Python sum of ASCII values of all characters in a string

print sum(map(ord,my_string))

This would be the easiest.


You can use an intermediate bytearray to speed things up:

>>> sum(bytearray("abcdefgh"))
804

This is not 17 times faster than the generator—it involves the creation of an intermediate bytearray and sum still has to iterate over Python integer objects—but on my machine it does speed up summing an 8-character string from 2μs to about 700ns. If a timing in this ballpark is still too inefficient for your use case, you should probably write the speed-critical parts of your application in C anyway.

If your strings are sufficiently large, and if you can use numpy, you can avoid creating temporary copies by directly referring to the string's buffer using numpy.frombuffer:

>>> import numpy as np
>>> np.frombuffer("abcdefgh", "uint8").sum()
804

For smaller strings this is slower than a temporary array because of the complexities in numpy's view creation machinery. However, for sufficiently large strings, the frombuffer approach starts to pay off, and it of course always creates less garbage. On my machine the cutoff point is string size of about 200 characters.

Also, see Guido's classic essay Python Optimization Anecdote. While some of its specific techniques may by now be obsolete, the general lesson of how to think about Python optimization is still quite relevant.
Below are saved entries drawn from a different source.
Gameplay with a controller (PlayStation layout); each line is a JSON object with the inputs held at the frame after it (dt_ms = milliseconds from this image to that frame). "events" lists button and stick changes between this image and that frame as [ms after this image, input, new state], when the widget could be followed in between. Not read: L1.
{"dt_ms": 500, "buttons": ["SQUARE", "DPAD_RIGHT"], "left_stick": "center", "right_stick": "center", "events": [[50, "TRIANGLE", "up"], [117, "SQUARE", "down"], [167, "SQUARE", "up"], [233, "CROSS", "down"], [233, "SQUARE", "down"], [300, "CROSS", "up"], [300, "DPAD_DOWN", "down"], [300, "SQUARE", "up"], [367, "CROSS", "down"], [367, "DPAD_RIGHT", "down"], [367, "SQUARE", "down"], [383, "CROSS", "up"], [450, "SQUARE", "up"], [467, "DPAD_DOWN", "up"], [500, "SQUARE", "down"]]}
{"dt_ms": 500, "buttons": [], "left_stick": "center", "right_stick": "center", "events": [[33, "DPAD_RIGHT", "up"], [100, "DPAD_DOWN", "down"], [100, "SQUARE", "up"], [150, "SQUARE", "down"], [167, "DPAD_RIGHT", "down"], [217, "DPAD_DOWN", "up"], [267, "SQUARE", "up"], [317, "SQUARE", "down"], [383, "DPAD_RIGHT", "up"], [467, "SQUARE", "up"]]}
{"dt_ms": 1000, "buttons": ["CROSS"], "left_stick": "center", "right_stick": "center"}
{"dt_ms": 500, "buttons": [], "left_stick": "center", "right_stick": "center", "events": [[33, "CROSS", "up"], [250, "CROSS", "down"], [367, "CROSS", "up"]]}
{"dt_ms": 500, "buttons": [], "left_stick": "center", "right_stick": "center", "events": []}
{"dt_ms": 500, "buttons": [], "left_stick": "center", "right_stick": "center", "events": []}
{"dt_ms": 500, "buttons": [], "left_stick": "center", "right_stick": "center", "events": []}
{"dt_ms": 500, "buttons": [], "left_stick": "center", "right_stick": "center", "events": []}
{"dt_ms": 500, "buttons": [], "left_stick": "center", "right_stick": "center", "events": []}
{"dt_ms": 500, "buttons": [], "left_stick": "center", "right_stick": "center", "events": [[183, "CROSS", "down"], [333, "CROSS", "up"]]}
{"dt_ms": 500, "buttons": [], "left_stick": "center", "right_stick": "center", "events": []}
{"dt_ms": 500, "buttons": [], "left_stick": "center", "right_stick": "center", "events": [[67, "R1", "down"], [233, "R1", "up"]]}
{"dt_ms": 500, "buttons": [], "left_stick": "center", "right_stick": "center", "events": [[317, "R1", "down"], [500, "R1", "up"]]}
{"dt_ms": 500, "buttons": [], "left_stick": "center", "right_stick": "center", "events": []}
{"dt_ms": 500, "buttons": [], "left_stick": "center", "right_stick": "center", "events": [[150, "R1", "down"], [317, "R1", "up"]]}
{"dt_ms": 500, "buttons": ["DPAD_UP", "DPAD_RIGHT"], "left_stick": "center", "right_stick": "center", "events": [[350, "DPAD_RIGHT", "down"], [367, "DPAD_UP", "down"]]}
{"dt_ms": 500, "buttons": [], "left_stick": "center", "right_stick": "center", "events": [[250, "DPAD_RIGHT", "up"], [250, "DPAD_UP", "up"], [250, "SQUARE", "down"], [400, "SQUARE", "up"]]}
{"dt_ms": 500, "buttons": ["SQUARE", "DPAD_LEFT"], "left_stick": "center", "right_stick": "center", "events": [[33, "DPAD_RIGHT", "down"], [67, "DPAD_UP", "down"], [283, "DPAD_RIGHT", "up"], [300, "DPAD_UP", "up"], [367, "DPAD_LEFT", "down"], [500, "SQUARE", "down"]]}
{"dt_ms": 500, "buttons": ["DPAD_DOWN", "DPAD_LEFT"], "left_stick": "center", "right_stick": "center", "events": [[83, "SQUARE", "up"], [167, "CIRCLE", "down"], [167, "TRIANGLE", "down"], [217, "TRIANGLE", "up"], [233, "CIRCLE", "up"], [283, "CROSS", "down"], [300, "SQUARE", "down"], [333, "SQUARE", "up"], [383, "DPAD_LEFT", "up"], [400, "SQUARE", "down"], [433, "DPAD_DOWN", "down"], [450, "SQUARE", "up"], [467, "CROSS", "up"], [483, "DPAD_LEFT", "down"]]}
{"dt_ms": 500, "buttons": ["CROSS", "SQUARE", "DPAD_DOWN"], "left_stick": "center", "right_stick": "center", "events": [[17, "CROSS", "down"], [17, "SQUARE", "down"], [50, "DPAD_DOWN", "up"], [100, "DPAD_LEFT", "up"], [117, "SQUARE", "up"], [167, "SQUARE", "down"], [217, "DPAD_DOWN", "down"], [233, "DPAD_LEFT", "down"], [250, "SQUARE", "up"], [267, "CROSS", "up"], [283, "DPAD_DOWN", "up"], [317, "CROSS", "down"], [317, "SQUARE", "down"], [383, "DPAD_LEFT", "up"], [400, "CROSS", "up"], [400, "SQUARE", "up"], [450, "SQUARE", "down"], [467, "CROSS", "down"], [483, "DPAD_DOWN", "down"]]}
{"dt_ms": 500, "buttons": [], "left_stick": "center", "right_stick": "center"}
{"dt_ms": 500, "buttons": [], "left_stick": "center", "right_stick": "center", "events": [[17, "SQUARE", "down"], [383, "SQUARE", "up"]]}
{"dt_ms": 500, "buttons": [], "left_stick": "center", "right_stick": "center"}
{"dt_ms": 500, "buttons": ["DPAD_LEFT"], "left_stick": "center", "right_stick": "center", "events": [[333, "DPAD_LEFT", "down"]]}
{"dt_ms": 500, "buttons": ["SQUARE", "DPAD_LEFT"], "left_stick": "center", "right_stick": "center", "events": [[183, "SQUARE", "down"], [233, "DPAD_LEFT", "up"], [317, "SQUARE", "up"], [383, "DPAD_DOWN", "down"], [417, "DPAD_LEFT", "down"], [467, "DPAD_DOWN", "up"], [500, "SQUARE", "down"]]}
You can time the different approaches with the timeit module:

$ python -m timeit -s 's = "a" * 20' 'sum(ord(ch) for ch in s)' 
100000 loops, best of 3: 3.85 usec per loop
$ python -m timeit -s 's = "a" * 20' 'sum(bytearray(s))'
1000000 loops, best of 3: 1.05 usec per loop
$ python -m timeit -s 'from numpy import frombuffer; s = "a" * 20' \
                      'frombuffer(s, "uint8").sum()' 
100000 loops, best of 3: 4.8 usec per loop

You can speed it up a bit (~40% ish, but nowhere near as fast as native C) by removing the creation of the generator...

Instead of:

sum(ord(c) for c in string)

Do:

sum(map(ord, string))

Timings:

>>> timeit.timeit(stmt="sum(map(ord, 'abcdefgh'))")
# TP: 1.5709713941578798
# JC: 1.425781011581421
>>> timeit.timeit(stmt="sum(ord(c) for c in 'abcdefgh')")
# TP: 1.7807035140629637
# JC: 1.9981679916381836